Her love of the craft started 30 years ago when her daughter left for college, leaving Broshous with an empty nest. Broshous thought a homemade quilt sounded like a good gift for the occasion.

“I decided, her mother couldn’t go to college with her,” Broshous said. “So I’d send her a quilt.”

Really, she doesn’t know where the idea came from.

“Maybe it was one of those little things you were supposed to do and never did,” she said.

It wasn’t as easy as it sounded. Broshous stumbled through quilting books, with instructions that read “like Greek to me,” she says. Her daughter was a sophomore in college when she finally got the finished quilt.

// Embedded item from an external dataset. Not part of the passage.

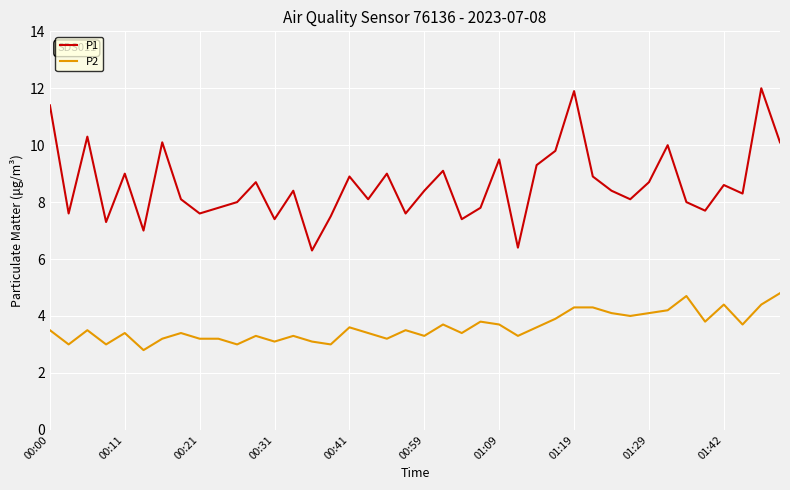

True or false: P2 and P1 intersect in this chart.

False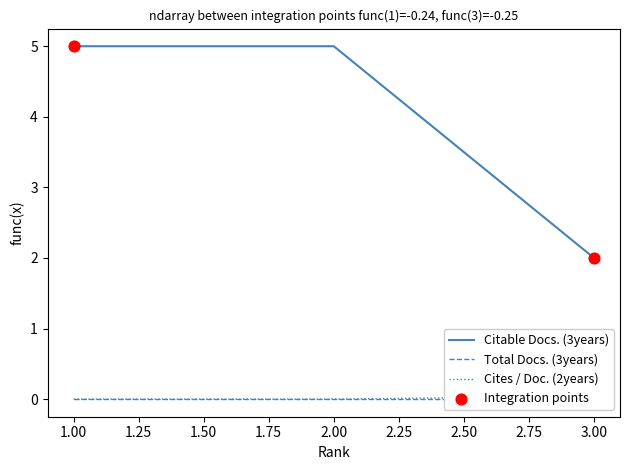

What is the total value across all series at 1?

5.0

“When I finished her quilt, I told myself I’d never do that again,” Broshous said. “It was just too much work.”

But she was wrong about that.

At 50, she retired from a career in nursing and her two kids were out of the house.

“It’s like, what do you do? What do you do with the rest of your life?” she said. “All the sudden, here you are with all these years ahead of you. It’s like we’ve been given a whole new life.”

With her new life, Broshous wanted to move from New York state to Colorado. And she wanted to get better at quilting. So she did.

She joined a local quilt club in Monument. She found friends and people to ask all her quilting questions. She soon became good enough to teach classes. Quilters started asking her the questions. She started traveling all over for meet-ups and competitions.

“This has kind of filled up the void in my life,” Broshous said. “It’s been like a second life.”

And it has filled up her days during a hard year.

She’s made 14 of those beautiful wall hangings. And even started a website to try to sell them.

For her, it’s more about getting her “play time” in the studio. There, hours just seem to pass. Sometimes, she feels stuck. Other times, she just tries whatever comes to mind.

“Sometimes I’m in the middle of my studio and just say thank you,” she says. “Because I don’t know where the ideas come from.”

There’s another reason to be thankful.

“It’s helped to take my mind off everything,” she said. “I miss my friends. I feel badly we can’t just give each other a hug and say, ‘Hey, how’s your week been?’”

When they see each other again, Broshous can’t wait to show friends her new creations. Until then, she’ll keep spending her days in the studio.

“It’s great fun for me,” she said. “I’m very grateful to have the ability to do this.”